Take some time now to pause and reflect on who exactly is on your team when it comes to getting your gut health on track. You need a team who are on your side of the court, who cheer you on and who support you and guide you along the way.
Addressing diet and lifestyle in healthcare
If you like the idea of focusing more intentionally on your diet and lifestyle, know this… It won’t be easy. It does require discipline, and it requires consistent effort on your part. Working on uncovering why you want this is so critical. For my clients in my Gut Rehab program, I recommend to establish a vision for your life and the idea of the legacy that you want to leave behind. Then you’re going to be a lot more motivated to consistently show up and to take the action.

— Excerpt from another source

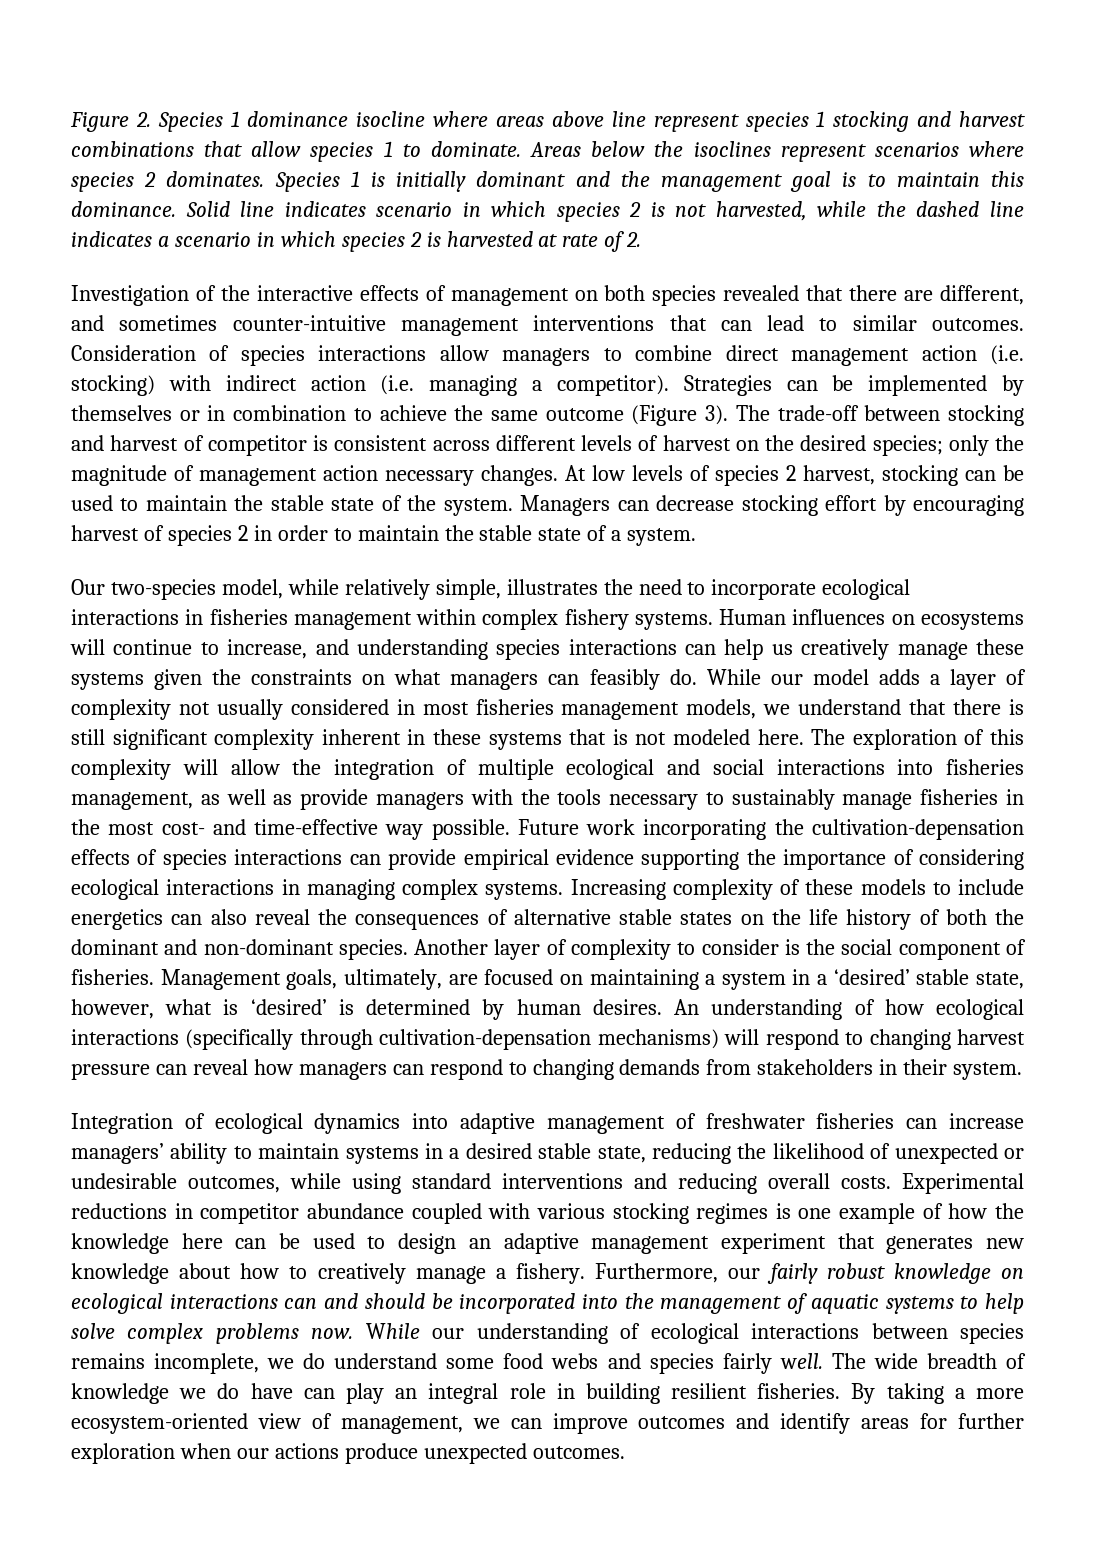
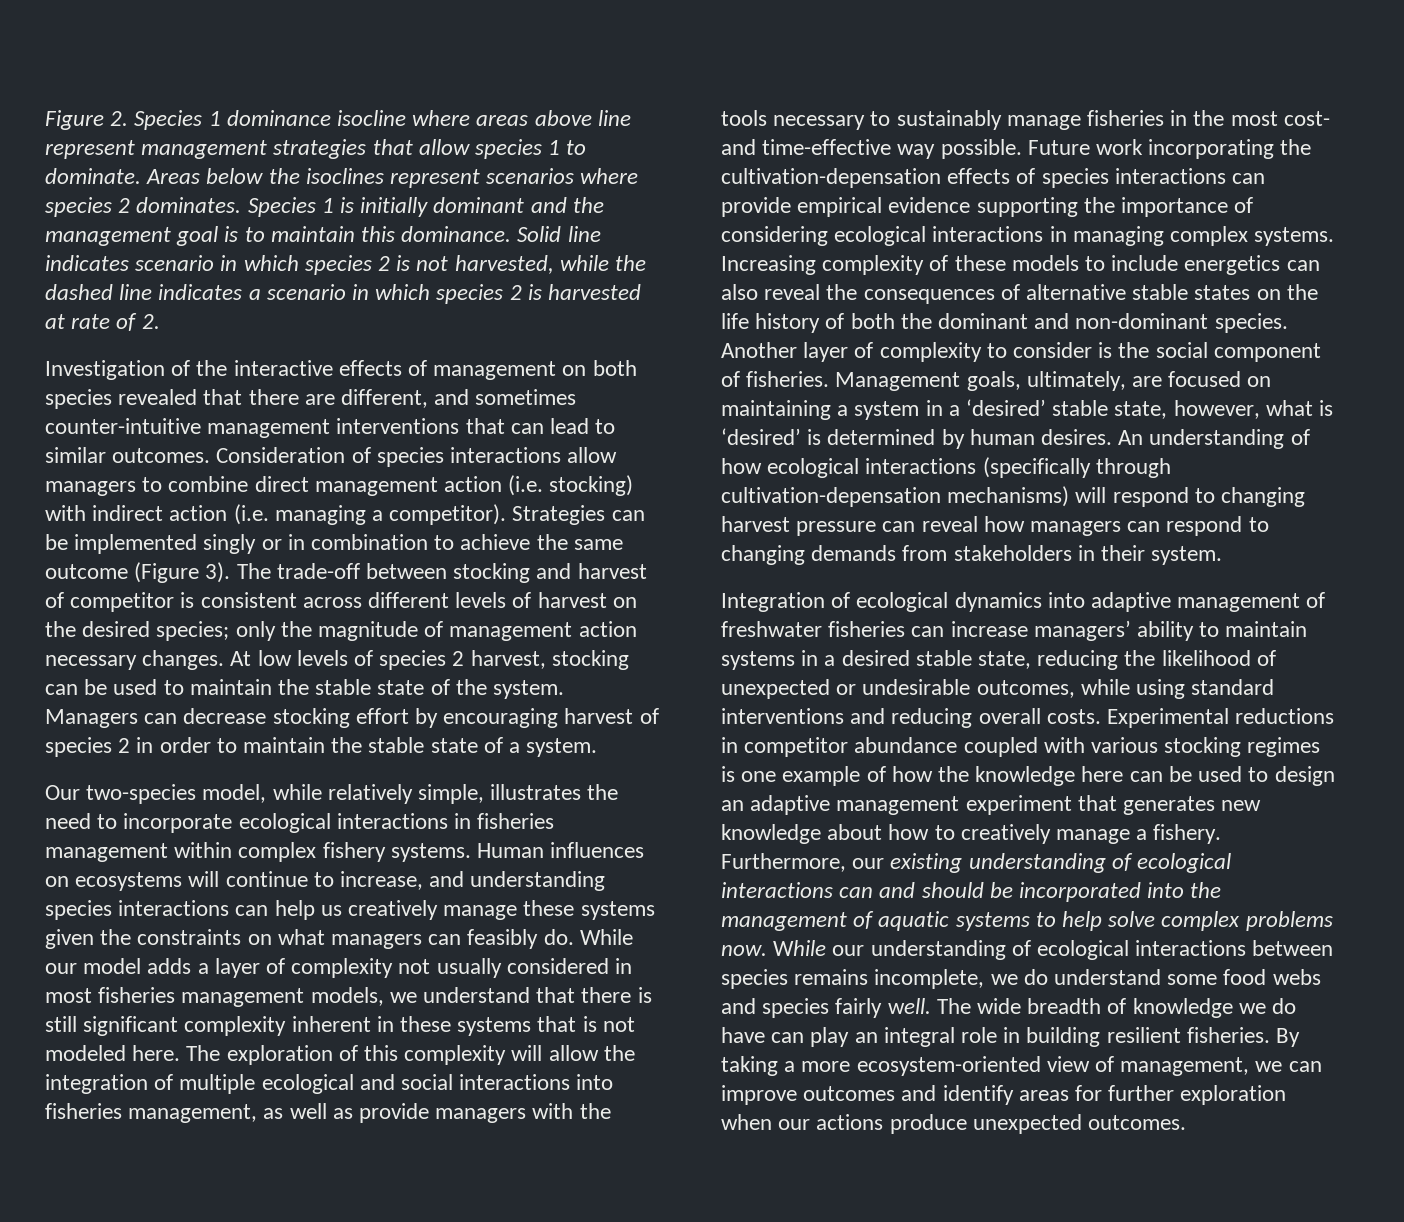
[745,111,1025,132] [71,141,194,157] species 1 stocking and harvest combinations -> [141,139,367,159] management strategies
[1002,375,1024,396] [71,405,172,421] by themselves -> [203,534,257,554] singly
[766,1263,1025,1284] fairly robust knowledge on -> [890,853,1133,873] existing understanding of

Along with that, you’ll need to set in some structure and systems into your life so that you can give more time to those health priorities. Then you’ll be able to make space for other priorities, like traveling. For example, I’m working towards my personal bucket list trip to Finland, to stay in an Igloo hotel and see the Northern Lights. In order to make health a main priority, you’ll probably need to put other priorities on hold first before you have the vibrancy, freedom and health to be able to do these other things you want to do.
In conclusion: Problems with doctor patient communication
I hope this helped shed some light on problems with doctor patient communication and how to fix them. You are in control of your own health. Take responsibility and find the freedom that comes with good health!